The Retirement Funds Department of the FSB published Draft Information Circular 6 of 2013 to clarify its views on certain issues, including the payment of fees and commissions when a client elects to transfer funds from one product provider to another.
Section 14(7) of the Pension Funds Act provides that:
“(a) Notwithstanding anything to the contrary in the rules of a fund, a retirement annuity fund shall not prohibit the transfer of business that relates to a member’s interest or non-member spouse’s interest, at the request of such a member or non-member spouse from one retirement annuity fund to another.
(b) No fees or commissions of any nature are payable by any party or by any agent or mandatory of such party –
(i) in return for the facilitation, intermediation or recommendation of the transfer; or
(ii) for financial services rendered by a financial services provider or representative after the transfer in respect of the transferred interest of the transferring member or non-member spouse which exceeds the fees or maximum commission that would have been permissible for such services in terms of the Long Term Insurance Act, 1998 or any regulations made thereunder had the transfer not been done other than fees-
(aa) payable to the registrar;
(bb) negotiated and agreed to in writing by the transferring member or non-member spouse annually, which fees are-
(A) payable by the transferring member or non-member spouse personally; or
(B) authorised by the transferring member or non-member spouse to be paid by the fund or administrator.”
The draft circular then sets out the purpose of section 14(7)(b), which it says is to protect clients “…from the risk that advice given to him or her by a financial services provider regarding the transfer of his or her retirement savings (might be) for the principal purpose of generating fees or commissions for the financial services provider rather than in the member’s or non-member spouse’s best interests.”
The draft circular then sets out the Registrar’s view:
“If fees or commissions have already been paid to a financial advisor which were determined on the basis of contributions and/or other amounts paid to the transferor fund which have yielded the retirement savings to be transferred to the transferee fund, no new or additional fees and/or commissions may be paid to any financial services provider by or on behalf of the member or non-member spouse in respect of those retirement savings.”
If our understanding of this is correct, it means that advisors who facilitate the transfer of funds will not be eligible for remuneration for such services.
An advisor may receive fees or commission if new contributions to the transferred funds are made.
My first RA matured recently. The advisor who sold it to me received his commission all along, despite the fact that I have not seen or spoken to him in over 30 years.
Despite having been in the industry for 37 years, I elected to make use of an advisor to assist me in transferring my funds to what I regarded as a better fund. I did this for two reasons:
- I do not have the required knowledge of the markets to the extent that I can determine where to place my retirement savings, given my age and risk profile.
- Knowing just how much some product providers do to try and discourage clients from transferring their funds, I was quite happy to pay a measly 0.5% to an advisor to handle all of this on my behalf.

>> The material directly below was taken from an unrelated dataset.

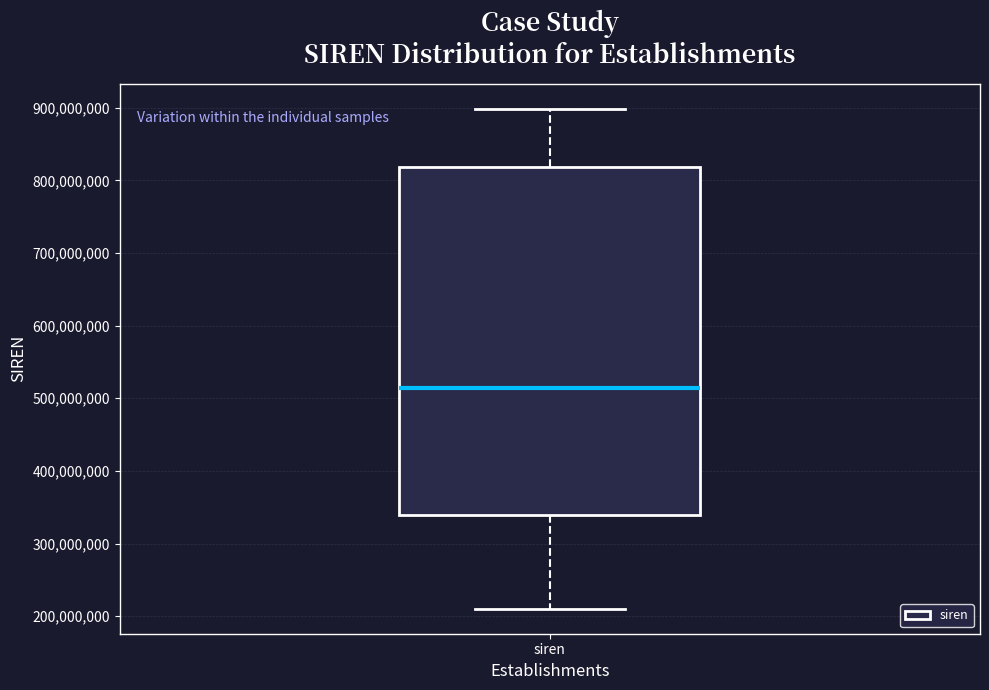

Where does the lower whisker of the box for siren end on the y-axis? The values are not printed on the chart, so give them approximately, as read against the axis.

210000000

I fail to see why an advisor should not be remunerated for these services – it is an entirely new advice process, and the General Code of Conduct places a huge demand on the advisor to comply with all its requirements.
Then there is the intermediary services which take up an enormous amount of time, both from a legal perspective, and from attempts by some providers to delay the process which allows them to keep the funds under management for as long as possible. It appears that the Regulator is aware of this, as highlighted above:
…a retirement annuity fund shall not prohibit the transfer of business … from one retirement annuity fund to another.
No further mention is made of this in the draft circular, however.
It appears that, if these proposals are to be implemented, advisors would be expected to provide this service without remuneration, yet make their expertise and time available to the client. They would also be exposed to the risk of “not acting with due care and diligence”.
The proposals of the Retail Distribution Review (RDR) are due for publication in May. This is, in my view, the forum to address this issue.
A number of industry bodies provided input to these proposals prior to the deadline for comment. One can only pray that a practical outcome will be achieved.
If not, the biggest loser in the process will be the very client who is supposed to be protected.